Insurance groups sold £3.6 billion of individual annuities in the first half of 2024, according to the Association of British Insurers, an increase of more than 50% on the same period last year.

That puts the market on course for its best display since 2013 – a year before Chancellor George Osborne’s “pension freedoms”, the Budget shook up the UK pensioner landscape by cutting taxes on those cashing in their pension pots.

The increase in sales was reflected in this month’s interim results for some of the UK’s biggest insurers. The FTSE 100 Legal & General group received a further £1.2bn in premiums from individual annuities after what was a record year in 2023.

“Last year was already a great year and what’s amazing is that this year we’ve doubled what we did in the first half of last year,” chief executive António Simões told the Financial Times.

He said “more and more” people are choosing to buy an individual annuity with part of their pot, alongside other options such as so-called drawdown products, where they take part of the income from a fund still invested.

Amanda Blanc, chief executive of Aviva, said the individual annuity was “back after being so out of date” because of low interest rates and pension freedoms.

She believes the market will continue to grow. “While interest rates will probably come down, they probably won’t go down to where they were before.”

Rates on annuities, which are backed by insurers with government bonds and thus reflect their yields in their prices, have fallen in the low interest rate era, becoming a big motivator for Osborne’s reforms.

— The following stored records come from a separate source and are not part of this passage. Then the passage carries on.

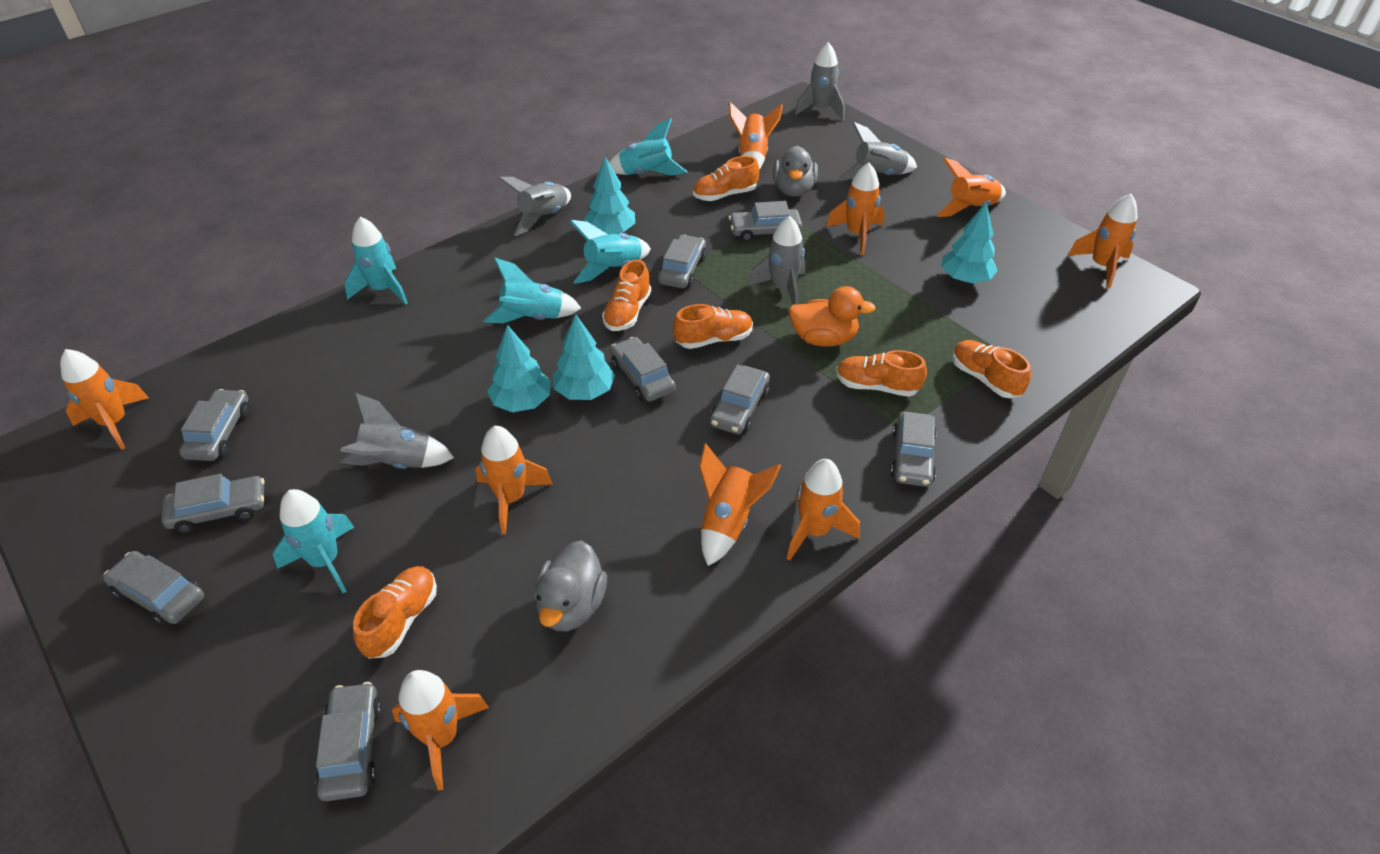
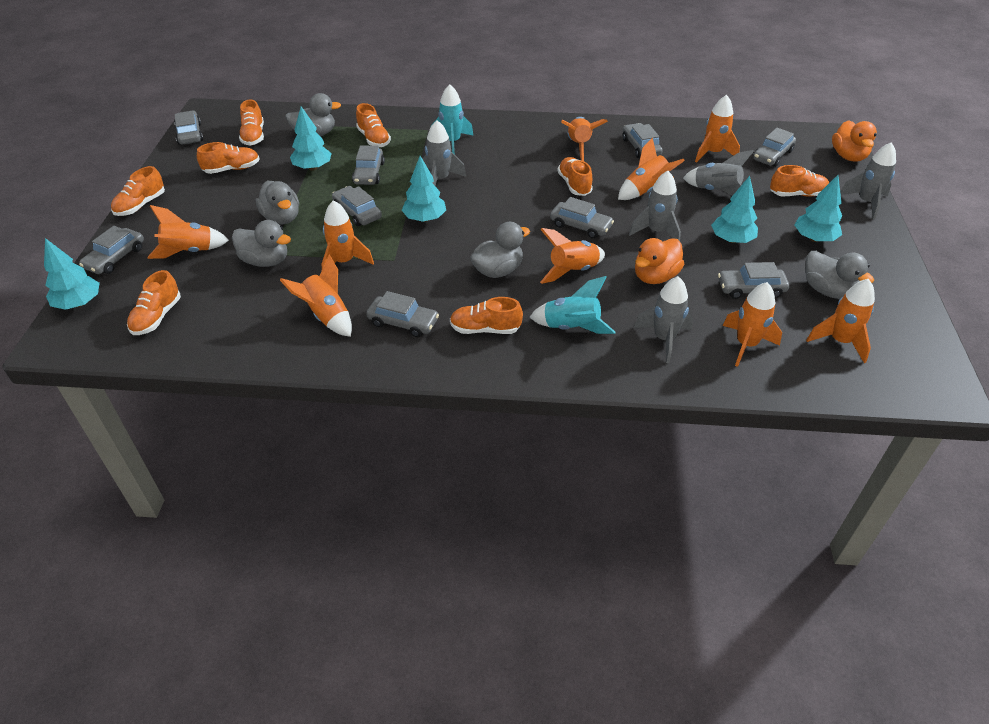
grey duck: 2 -> 5
orange duck: 1 -> 2
orange shoe: 6 -> 8
turquoise rocket: 5 -> 2
turquoise tree: 4 -> 5

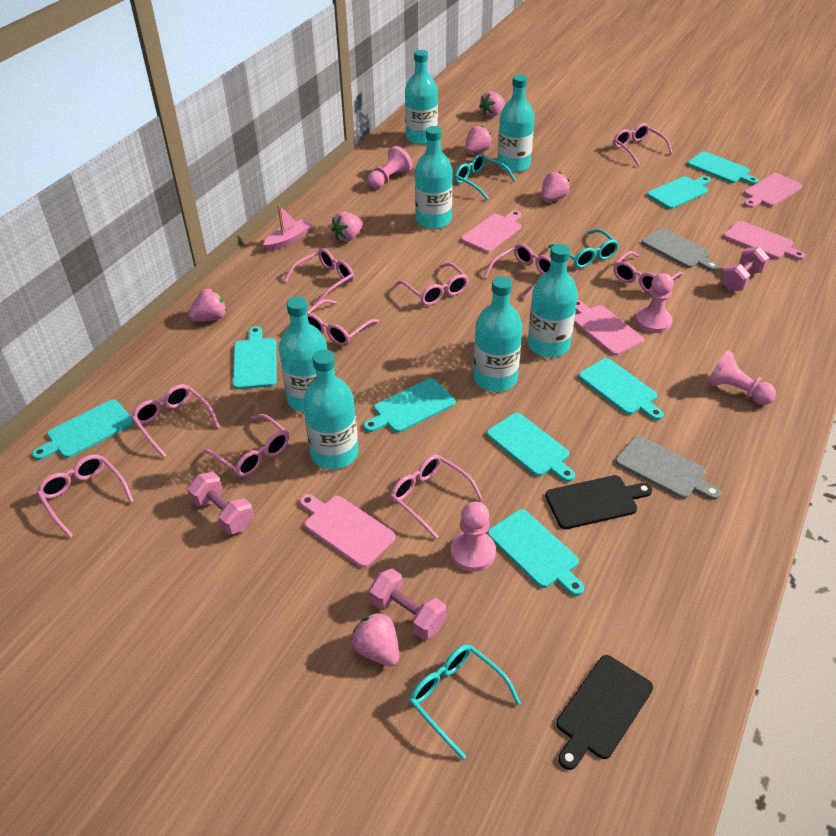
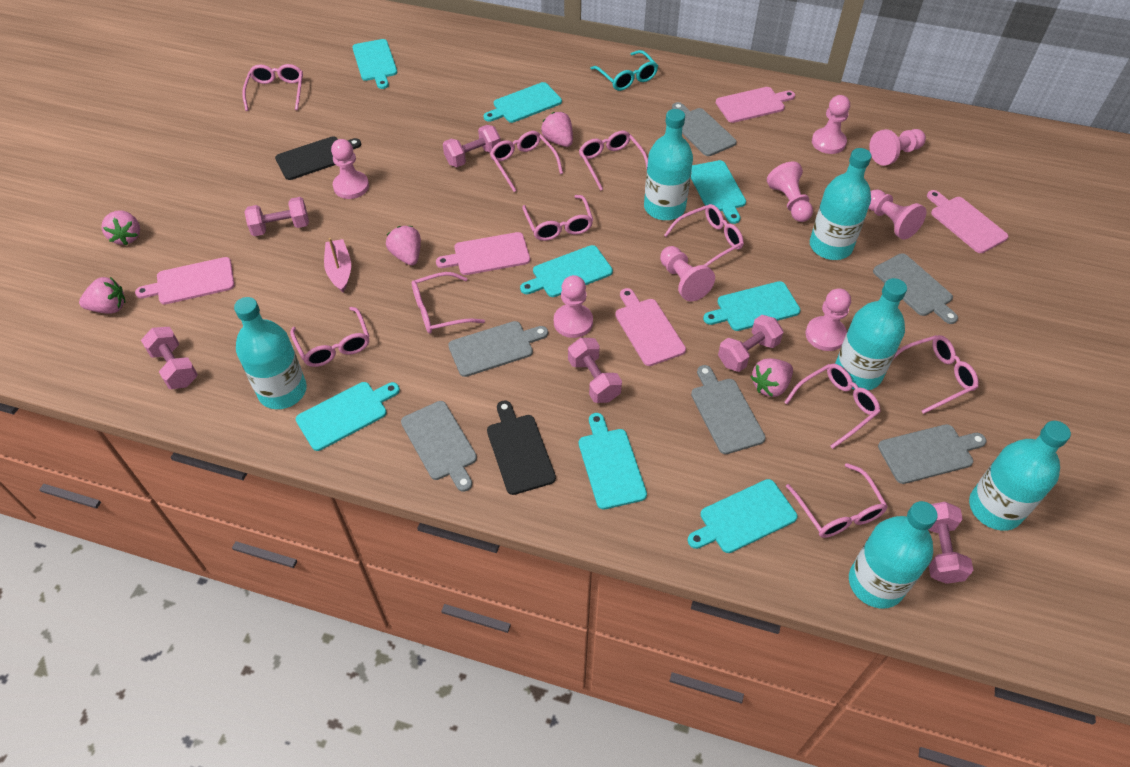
grey cutting board: 2 -> 6
pink dumbbell: 3 -> 6
pink pawn: 4 -> 8
pink strawberry: 6 -> 5
turquoise bottle: 7 -> 6
turquoise glasses: 3 -> 1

According to annuity comparison service Hargreaves Lansdown, a healthy 65-year-old man with a pension pot of £100,000 can currently receive a single life annuity (paying to just one person) of up to £7,100 pounds per annum, payable. for at least five years.

Four years ago, the figure would have been around £4,700.

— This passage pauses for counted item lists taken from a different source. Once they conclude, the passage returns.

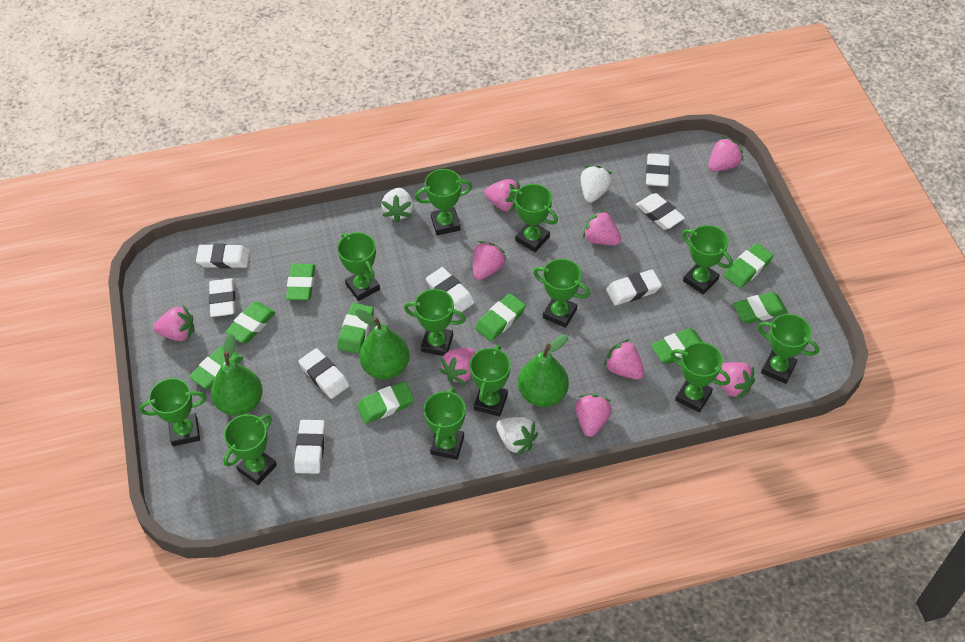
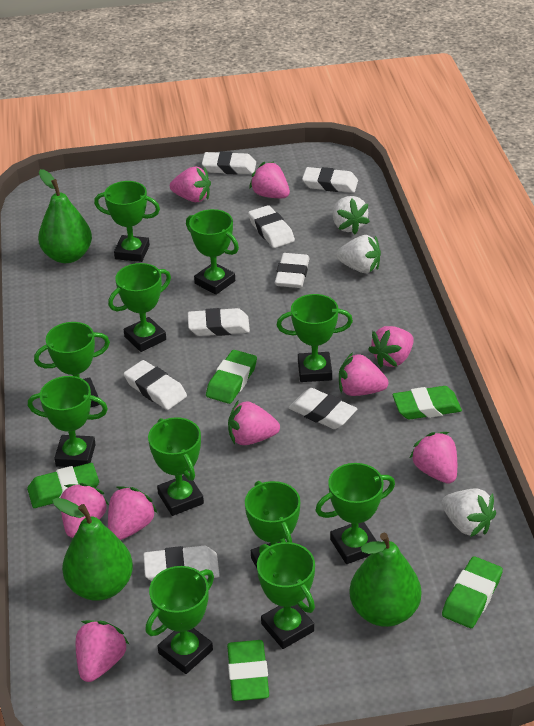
green eraser: 9 -> 5
green trophy: 12 -> 11

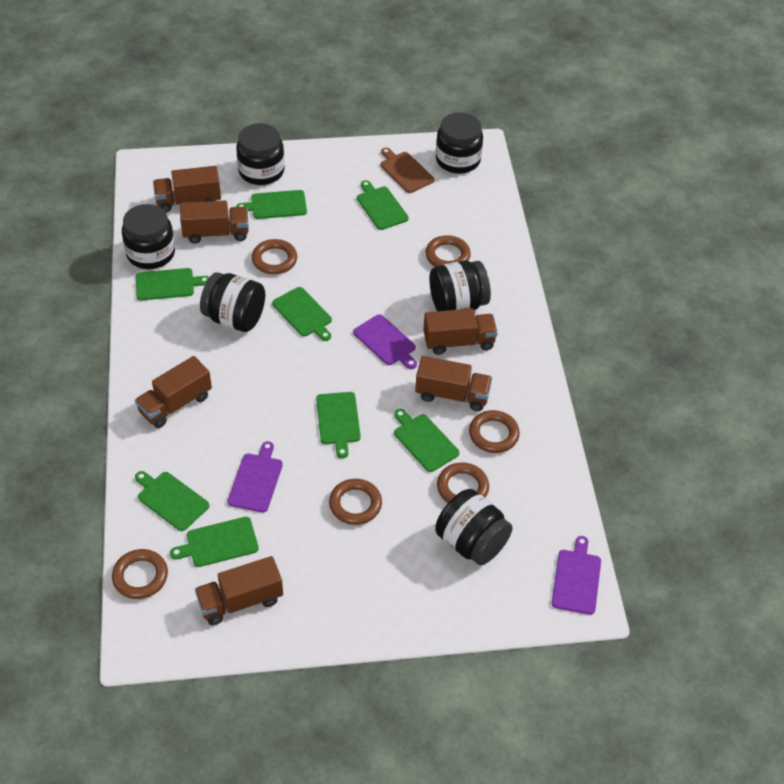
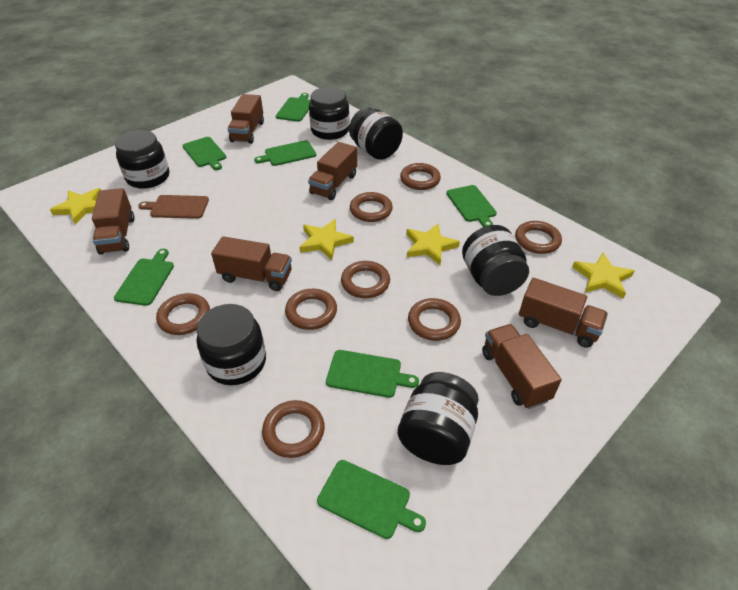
brown ring: 6 -> 8
green cutting board: 8 -> 7
purple cutting board: 3 -> 0
yellow star: 0 -> 4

In 2013, insurers sold almost £12 billion in individual annuities. David Richardson, chief executive of Just Group, believes the individual annuity market could eventually surpass this level, pointing to the growing size of so-called defined contribution pots.

“I don’t see any reason why you should see this as a cap where it used to be,” he said. “The amount of money (DC) going into retirement will increase year by year.”

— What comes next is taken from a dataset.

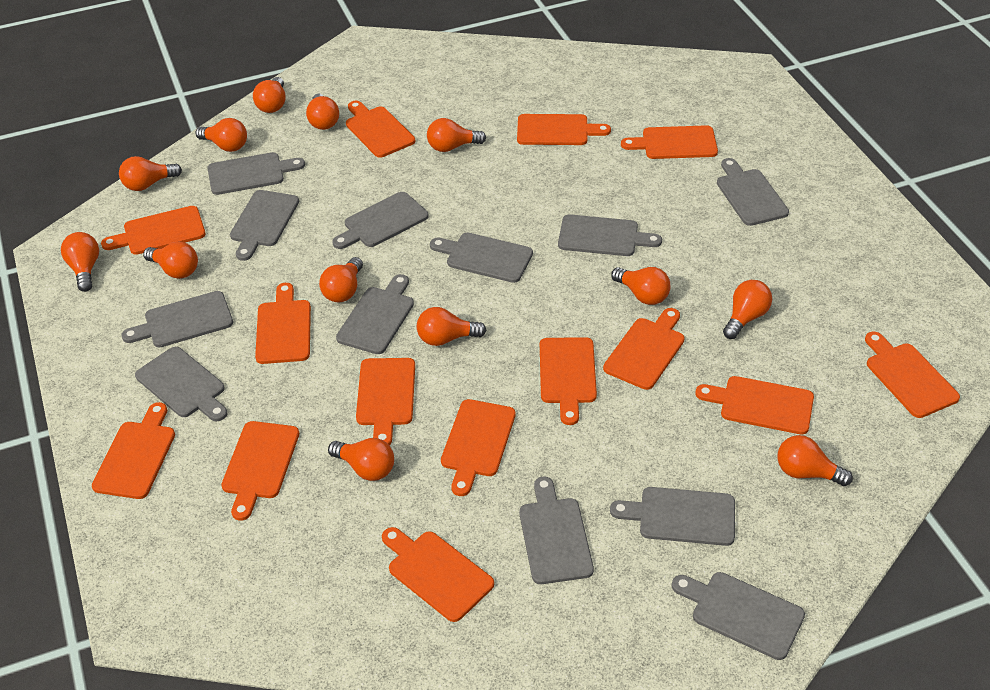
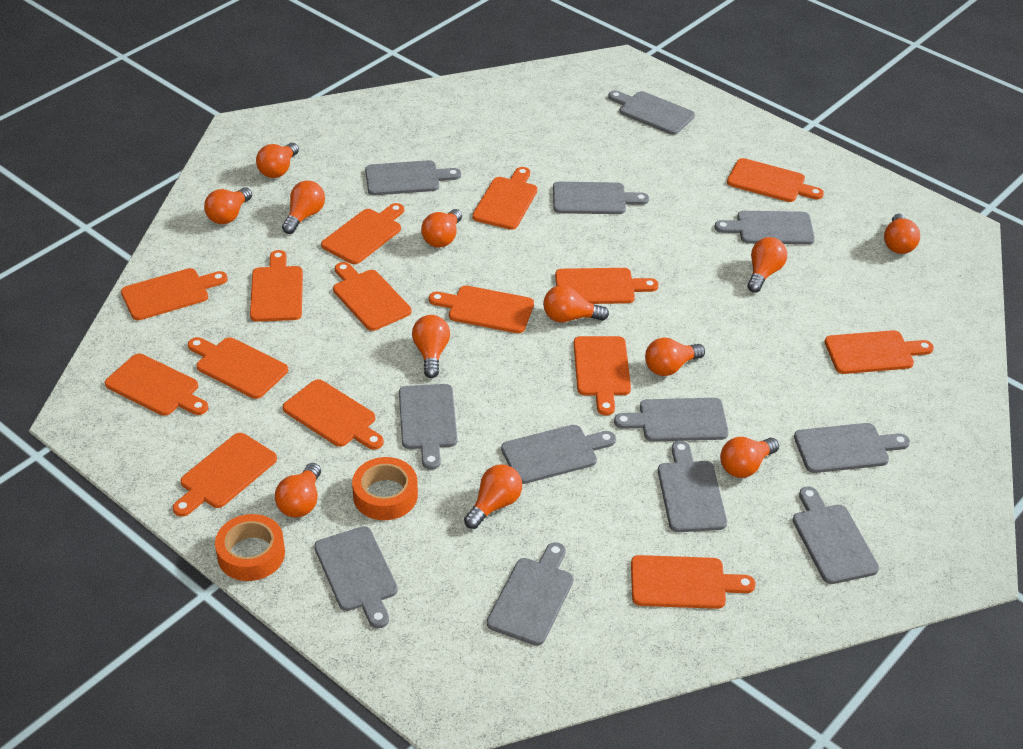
orange cutting board: 14 -> 15
orange light bulb: 13 -> 12
orange tape: 0 -> 2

One factor is the new so-called consumer charge regulation, which requires advisers to demonstrate they consider the best outcomes for clients, which insurers say has encouraged the promotion of guaranteed income products.

Today, retirees often take a combination of tax-free cash and some income from withdrawals while buying an annuity with part of their pot, and increasingly later in retirement when they want more a lot of security, the executives said.

Yvonne Braun, director of long-term savings policy at the ABI, said “access to appropriate support is crucial to helping people make good choices”.

She called on the Financial Conduct Authority to use its ongoing work on the boundary between retirement guidance and what is considered financial advice to “open up more opportunities” for people to get support in their retirement decisions.